Paz is one component of the Spanish National Earth Observation Programme. The budget for the Paz satellite is estimated at €160 million, and covers the flight and ground segments, as well as the launch. The Spanish Ministry of Defence will provide €135 million of the funding, whilst the company Hisdesat will finance the rest.
Given that the satellite will be used for multiple applications in the field of security and defence, and could have potential civil applications, its image acquisition functions will be extremely diverse.
The industrial framework is as follows:
- Astrium España is the prime contractor, responsible for developing and building the satellite within a period of 48 months.
- The Spanish National Institute for Aerospace Technology (INTA) will be responsible for the ground segment, which includes two control stations: one in Torrejón near Madrid and the other in Maspalomas, Gran Canaria.
- Hisdesat will be the satellite’s operator, responsible for all commercial exploitation. The Spanish Ministry of Defence will be one of Hisdesat’s main customers, and one of the main beneficiaries of the satellite’s capabilities.
The satellite will be capable of providing images in any type of weather conditions, day and night, and will primarily fulfil the security and defence needs of the Spanish government.
The Paz satellite will be equipped with an X-band synthetic aperture radar (SAR) instrument, mounted on a TerraSAR-X recurrent platform, a hexagonal carbon-fibre structure. The TerraSAR-X platform will be provided by Astrium GmbH. The instrument’s radar antenna will incorporate printed-radiator technology developed by Astrium at its Madrid-Barajas site which has already been successfully used on other programmes such as Envisat, Spainsat, Inmarsat and Galileo.
The estimated mass of the satellite will be 1,200kg, and its solar array will generate power of 850W. The instrument’s printed-radiator planar phased-array radar will be 4.8m long and 0.7m wide. It will be designed to offer different modes of operation, with different swath widths, and various resolutions of up to a metre.
As satellite prime contractor, Astrium España is responsible for the systems engineering, as well as satellite integration and testing activities, satellite validation, and placing into orbit in a fully operational state.
Among a whole host of other applications, the geo-information services to be provided by the mission will be used to enhance surveillance of Spanish territory and other parts of the globe, control of Spanish borders, operational capability of the Spanish armed forces, evaluation of natural disasters, and risk and crisis management.
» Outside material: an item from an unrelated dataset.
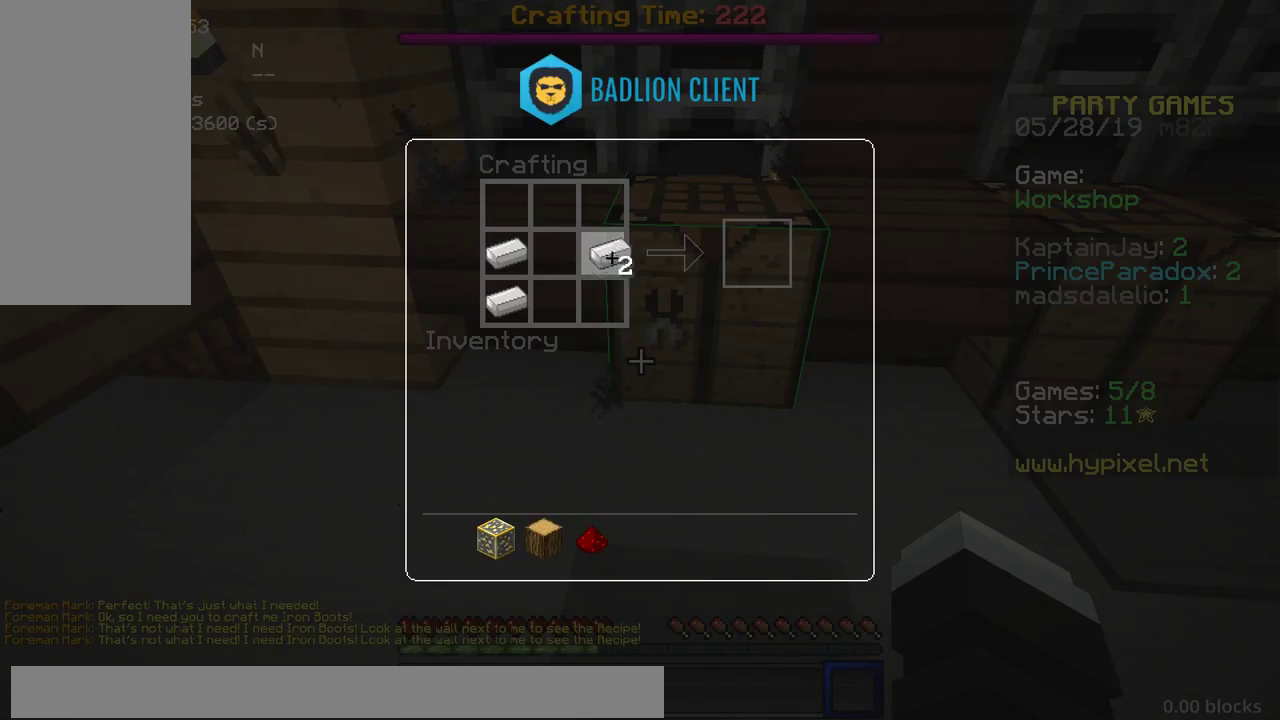
{"keys": [], "mouse": [], "events": []}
Launch of the satellite is scheduled for 2012. Paz will then circle the Earth 15 times a day in a sun-synchronous polar orbit, at an altitude of 505km. From this position, the satellite will be able to supply an average of 200 images a day, and to cover an area of around 300,000km2.
It has been indicated that the satellite will also be used, for example, in the fight against piracy in the waters off Somalia – where a Spanish fishing boat was hijacked last summer – or for the monitoring and control of the illegal traffic of immigrants in Spanish waters. The operator Hisdesat has also stated that the satellite will provide services to Spanish embassies, the Ministry of the Interior, the ocean research vessel Hespérides, and to various other countries such as the United States, Mexico, Belgium and Denmark.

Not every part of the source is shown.